**Work task**. Return every line of the items below verbatim, keeping the original order.
** Opening Task material block **
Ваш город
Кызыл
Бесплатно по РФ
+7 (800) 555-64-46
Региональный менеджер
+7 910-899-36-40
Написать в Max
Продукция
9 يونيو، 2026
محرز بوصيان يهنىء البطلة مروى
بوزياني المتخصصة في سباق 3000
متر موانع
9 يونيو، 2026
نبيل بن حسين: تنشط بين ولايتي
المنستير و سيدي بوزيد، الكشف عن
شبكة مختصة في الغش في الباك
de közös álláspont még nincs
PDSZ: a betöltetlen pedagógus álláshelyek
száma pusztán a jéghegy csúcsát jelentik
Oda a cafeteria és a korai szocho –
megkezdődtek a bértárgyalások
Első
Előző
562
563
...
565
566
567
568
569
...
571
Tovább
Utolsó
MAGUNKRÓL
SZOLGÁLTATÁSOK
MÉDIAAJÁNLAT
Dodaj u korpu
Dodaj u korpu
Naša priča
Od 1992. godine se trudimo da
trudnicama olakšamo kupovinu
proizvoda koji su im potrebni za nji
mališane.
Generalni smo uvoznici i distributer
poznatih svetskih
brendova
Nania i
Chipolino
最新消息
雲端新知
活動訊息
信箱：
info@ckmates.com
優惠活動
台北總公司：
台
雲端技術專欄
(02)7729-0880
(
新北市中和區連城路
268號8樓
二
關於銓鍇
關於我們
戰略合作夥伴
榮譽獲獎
** Closing Task material block **
**Exercise solution**.
Ваш город
Кызыл
Бесплатно по РФ
+7 (800) 555-64-46
Региональный менеджер
+7 910-899-36-40
Написать в Max
Продукция
9 يونيو، 2026
محرز بوصيان يهنىء البطلة مروى
بوزياني المتخصصة في سباق 3000
متر موانع
9 يونيو، 2026
نبيل بن حسين: تنشط بين ولايتي
المنستير و سيدي بوزيد، الكشف عن
شبكة مختصة في الغش في الباك
de közös álláspont még nincs
PDSZ: a betöltetlen pedagógus álláshelyek
száma pusztán a jéghegy csúcsát jelentik
Oda a cafeteria és a korai szocho –
megkezdődtek a bértárgyalások
Első
Előző
562
563
...
565
566
567
568
569
...
571
Tovább
Utolsó
MAGUNKRÓL
SZOLGÁLTATÁSOK
MÉDIAAJÁNLAT
Dodaj u korpu
Dodaj u korpu
Naša priča
Od 1992. godine se trudimo da
trudnicama olakšamo kupovinu
proizvoda koji su im potrebni za nji
mališane.
Generalni smo uvoznici i distributer
poznatih svetskih
brendova
Nania i
Chipolino
最新消息
雲端新知
活動訊息
信箱：
info@ckmates.com
優惠活動
台北總公司：
台
雲端技術專欄
(02)7729-0880
(
新北市中和區連城路
268號8樓
二
關於銓鍇
關於我們
戰略合作夥伴
榮譽獲獎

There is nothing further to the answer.